Pandangan Fikih Tentang Gadai Emas

_________
Telah terbit di Koran Republika Jumat, 18 Desember 2020, hal. 6

Oleh : Dr. Oni Sahroni, MA

Pertama, gadai emas merupakan produk pembiayaan dengan jaminan emas sebagai salah satu alternatif memperoleh uang tunai dengan cepat. Selain bank syariah dapat memenuhi kebutuhan banyak nasabah akan dana tunai, produk ini juga memberikan manfaat bagi bank.

Gadai emas menjadi salah satu alternatif produk dana tunai di Indonesia karena dari aspek fikih (akad) produk tersebut memberikan solusi. Hal ini karena fitur-fitur bank syariah berbasis jual-beli, sewa, dan bagi hasil, yang tidak memperkenankan bagi bank syariah untuk mendapatkan keuntungan saat memberikan dana tunai sebagai pinjaman (qard hasan).

Sebab, saat produk yang dikelola berbasis jual-beli/sewa maka harus ada barang/jasa yang diperjualbelikan. Begitu pula saat bagi hasil yang digunakan, maka harus ada usaha riil yang dibiayai. Dengan produk gadai emas ini, nasabah bisa mendapatkan dana tunai dengan cara yang halal walaupun tanpa syarat peruntukan barang atau jasa.

Dari segi kompetitor (pembanding), bank konvensional mudah memberikan dana tunai karena semua fiturnya berbasis kredit. Sedangkan, bank syariah punya kesulitan saat produk yang digunakan berbasis jual-beli, sewa, atau bagi hasil. Oleh karena itu, dengan gadai emas, bank syariah dapat memberikan dana tunai sebagai qardh.

Selain itu, dari sisi regulasi, bursa komoditas syariah di Indonesia belum beroperasi sehingga penyediaan dana tunai berbasis tawarruq belum bisa diaplikasikan.Berbeda dengan bank syariah di luar negeri, seperti Arab Saudi dan Malaysia, penyediaan dana tunai dilakukan dengan menggunakan bursa komoditas syariah yang sudah beroperasi (skema tawarruq).Dengan keterbatasan tersebut, gadai emas menjadi salah satu solusinya.

Baca Juga  Kegagalan Memahami Filosofi Koperasi

Kedua, pendapatan bank syariah dalam gadai syariah berupa ujrah (fee) atas jasa penyimpanan emas yang dilakukan oleh bank diperbolehkan dengan syarat besaran fee tersebut tidak didasarkan pada pembiayaan (qardh)yang diberikan, tetapi didasarkan pada biaya penyimpanan emasnya.
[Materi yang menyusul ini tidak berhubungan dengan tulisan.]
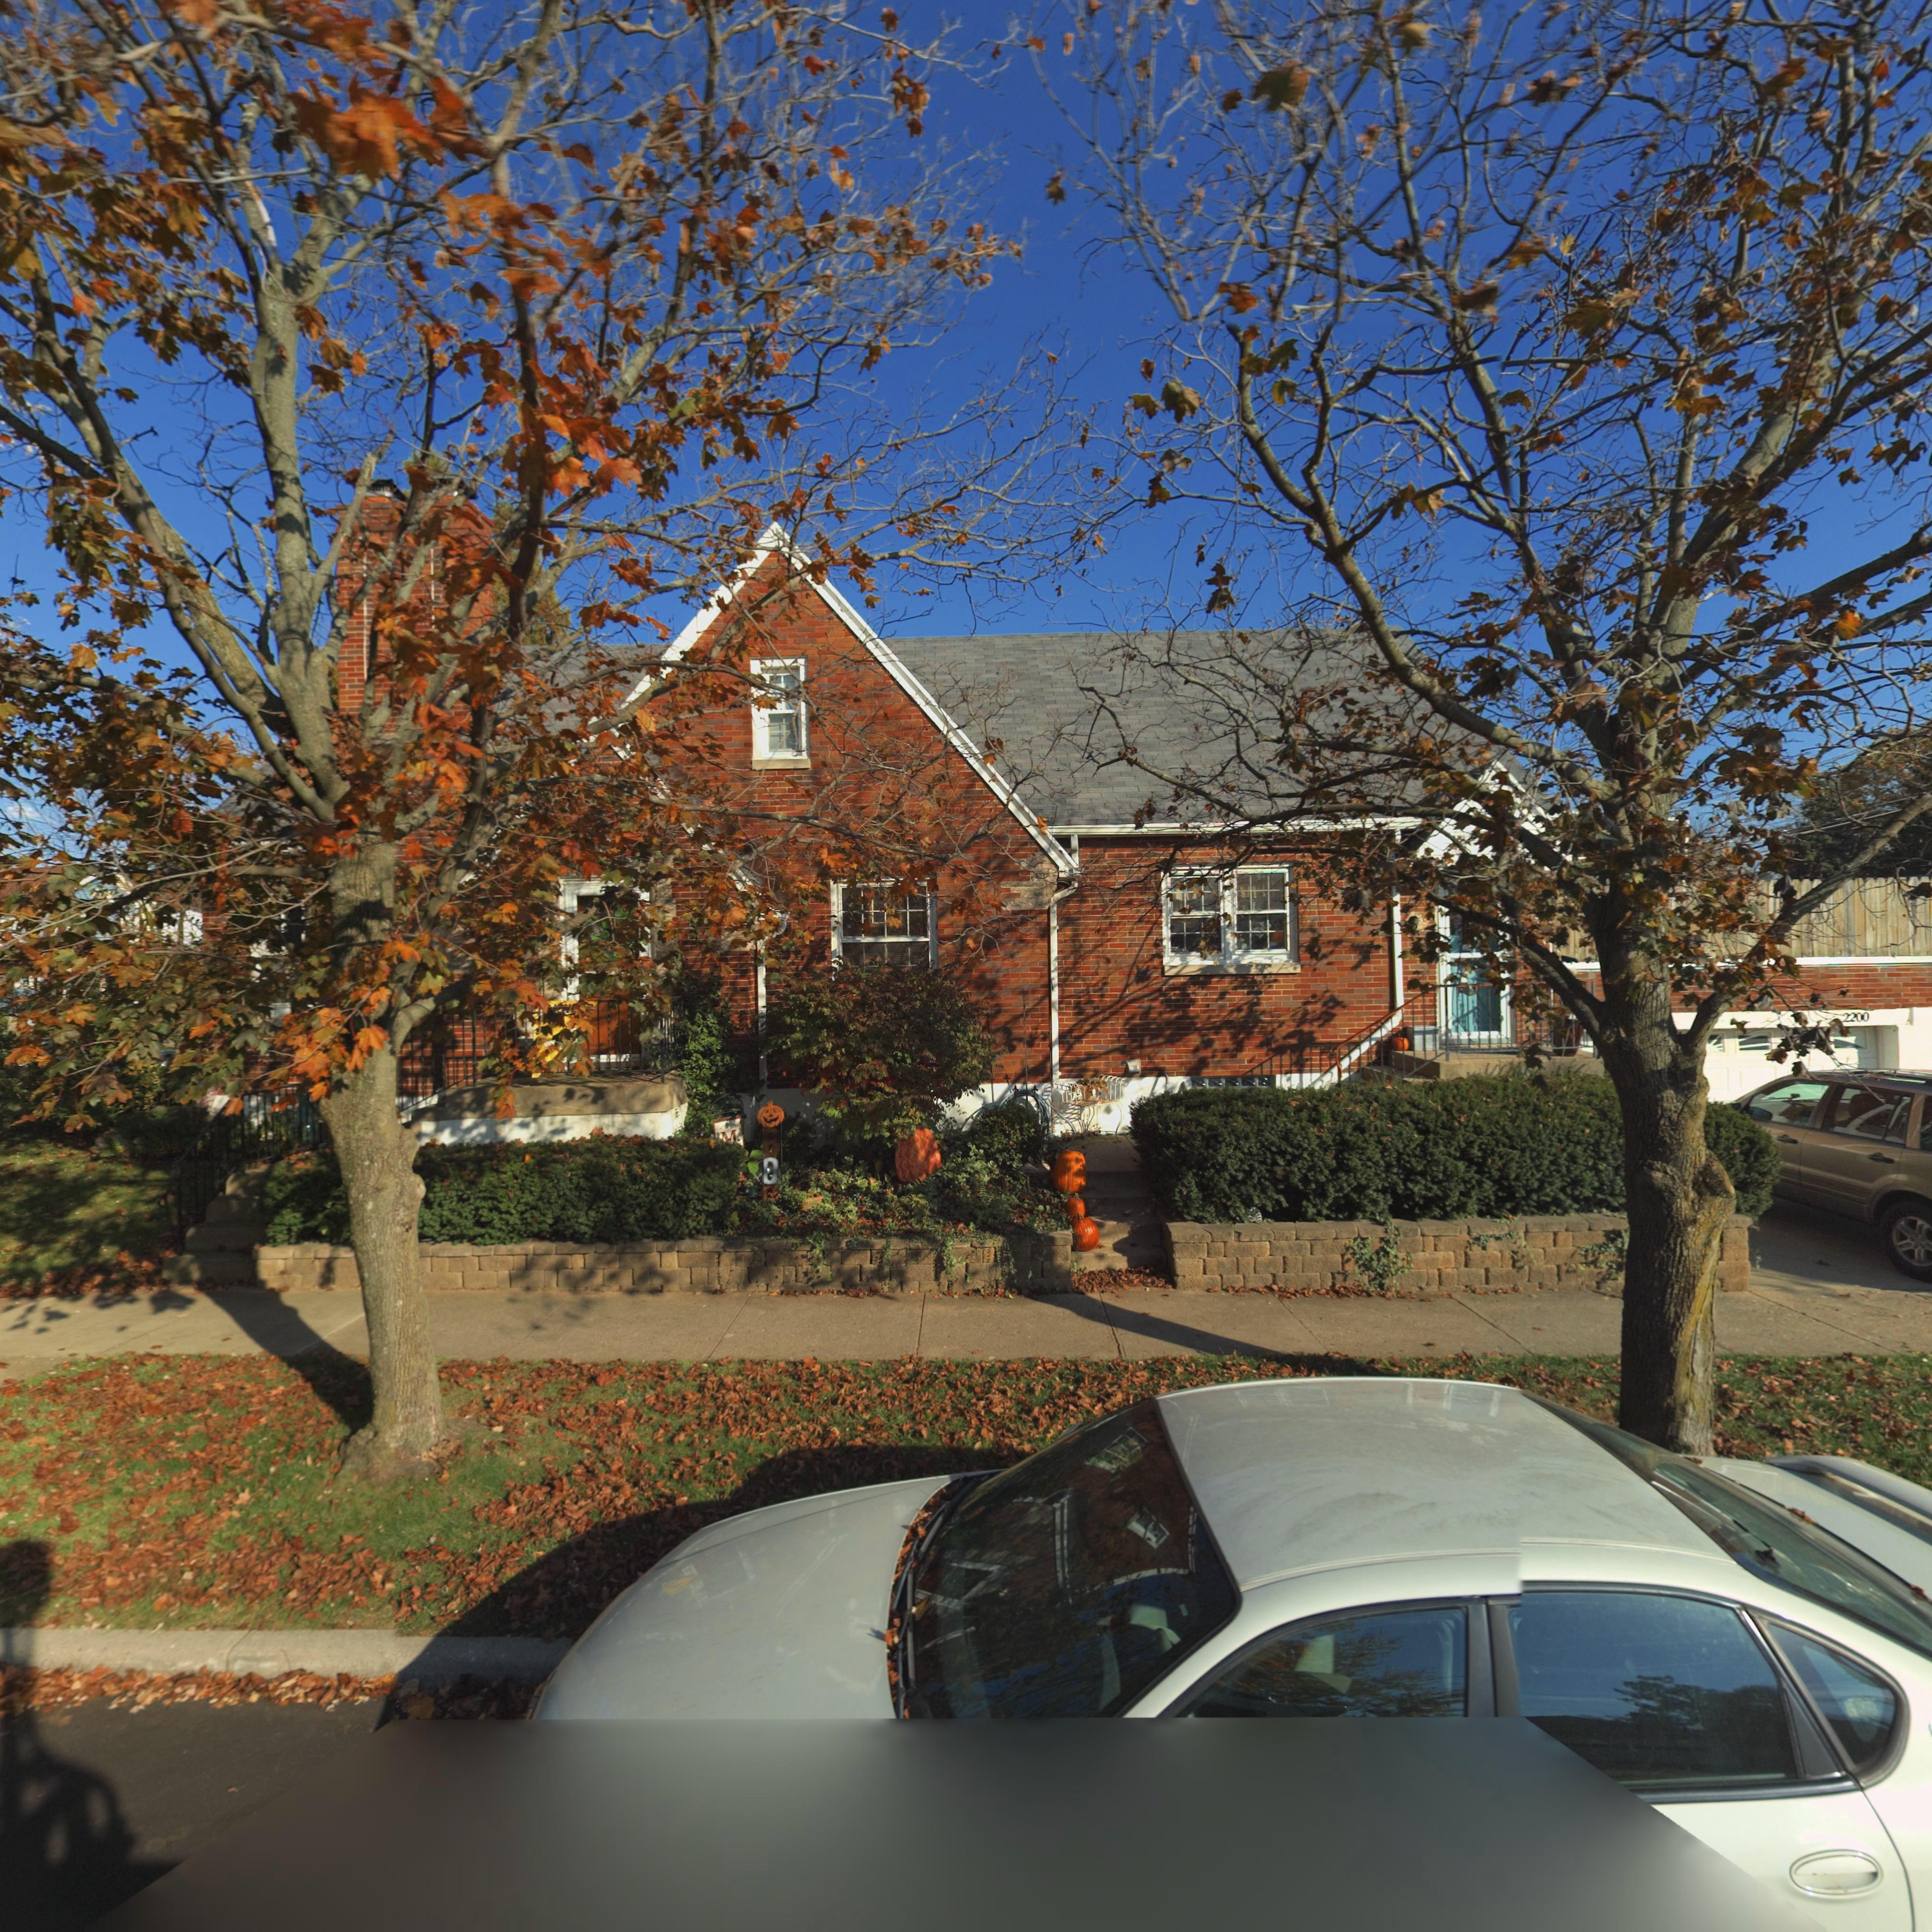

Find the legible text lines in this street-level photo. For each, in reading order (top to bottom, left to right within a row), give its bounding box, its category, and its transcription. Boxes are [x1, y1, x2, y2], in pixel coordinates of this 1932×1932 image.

[1841, 1010, 1871, 1024] StreetNumber: 2200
Sebagaimana Fatwa DSN MUI Nomor 26/DSN-MUI/III/2002 tentang Rahn Emas, Ongkos dan biaya penyimpanan barang (marhun)ditanggung oleh penggadai (rahin).Ongkos sebagaimana dimaksud besarnya didasarkan pada pengeluaran yang nyata-nyata diperlukan. Biaya penyimpanan barang (marhun) dilakukan berdasarkan akad Ijarah.

Sebagaimana Fatwa DSN MUI Nomor 92/DSN-MUI/IV/2014 tentang Pembiayaan yang Disertai Rahn (al-tamwil al-mautsuq bi al-rahn), Dalam hal rahn (dain/marhun bih) terjadi karena peminjaman uang (akad qardh), maka pendapatan murtahin hanya berasal dari mu’nah (jasa pemeliharaan/penjagaan) atas marhun yang besarnya harus ditetapkan pada saat akad sebagaimana ujrah dalam akad ijarah.

Seperti halnya A meminjam uang Rp 40 juta kepada B dengan jaminan emas 50 gram. Maka si A membayar feeatas jasa penyimpanan emas yang menjadi jaminan tersebut.

Ketiga, dari aspek syariah, memastikan model penghitungan ujrah menjadi penting agar angsuran tidak didasarkan pada kredit karena itu praktik riba yang diharamkan.Model simulasi untuk menghitung berapa besaran feeyang menjadi pendapatan itu menjadi domain lembaga keuangan syariah. Di antara model tersebut adalah besaran fee didasarkan pada besaran nilai taksiran emas yang menjadi objek gadai.

Di antara model penentuan biaya penyimpanan adalah nilai dasar harga emas dikali berat emas sehingga menghasilkan harga taksiran emas. Selanjutnya, taksiran tersebut dikali nilai keuntungan yang menjadi referensi dan menghasilkan ujrah yang harus dibayar oleh nasabah.

Maka besaran biaya penyimpanan itu adalah nominal tertentu dan berbeda besarannya sesuai dengan beratnya emas. Semakin besar beratnya emas maka biaya penyimpanannya juga semakin besar. Wallahu a’lam.